先王はミシェイルを廃嫡し、ミネルバを王位に据え、アカネイアからミネルバの伴侶を招く。
それにより、アカネイアとの関係を深め、アカネイアからの食糧支援に正当性を持たせる事を目指した。

ミシェイルに要らぬ事を吹き込むゲレタは邪魔でしかなく、更にミシェイルの孤立を破ろうとする事から排除すべきと動いている。

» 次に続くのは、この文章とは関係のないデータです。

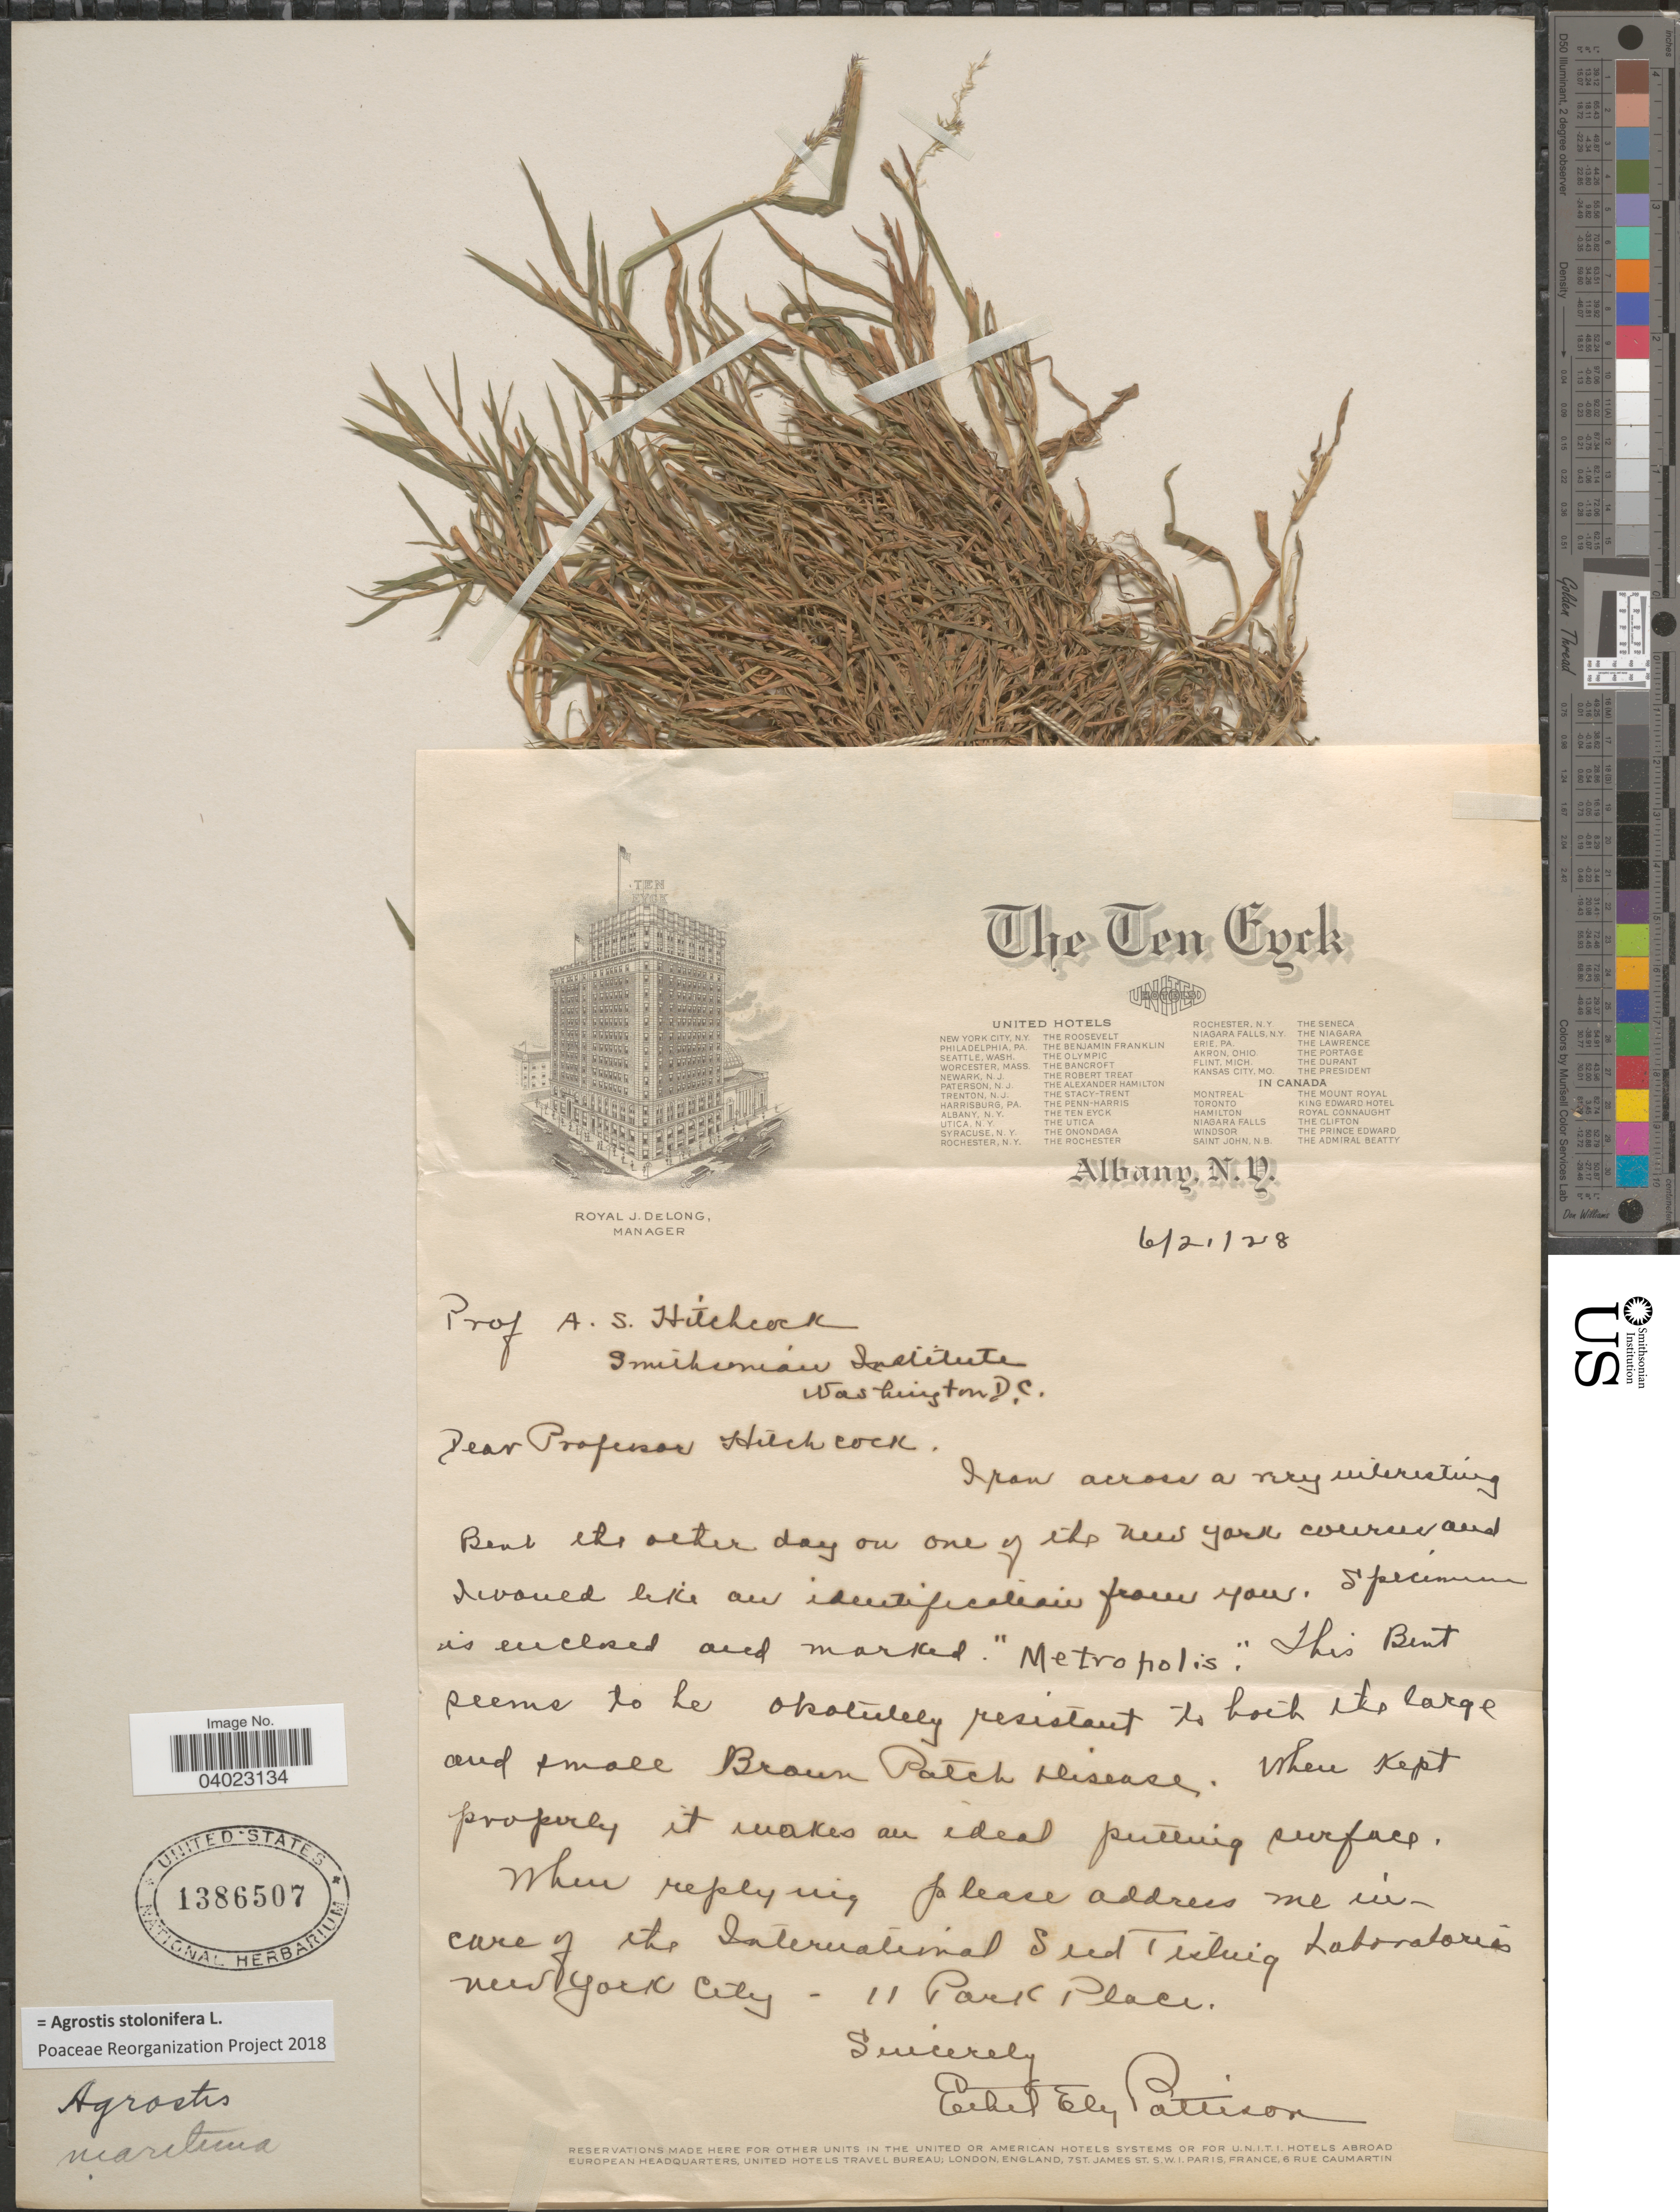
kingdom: Plantae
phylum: Tracheophyta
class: Liliopsida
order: Poales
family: Poaceae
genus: Agrostis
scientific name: Agrostis stolonifera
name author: L.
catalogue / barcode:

親による子、しかも嫡男に対する冷徹なやり方は反感を招く。
特に次子であるミネルバに対しては過度とも思える扱いをしていれば尚更。
これが先王弑逆後、マケドニアが大きく混乱しなかった理由となるのは皮肉といえるだろうが。



先王によりアカネイアとの交渉を任された者達。
彼等はアカネイアの豊かさに目を奪われ、マケドニアを売る事に手を染めた。
最初こそ良心が痛んだものの、回数を重ねるうちに自分達の動きに気が付かないマケドニア王に失望。
結果、天馬騎士を売り渡し、パオラ達とミネルバをアカネイアに献上する事を進めようとした。

しかし、その企みをゲレタに明かした事で最終的に一族郎党皆殺し(族滅)される事となる。


なお、パオラに関するくだりについてのみ、ゲレタは明かしていない。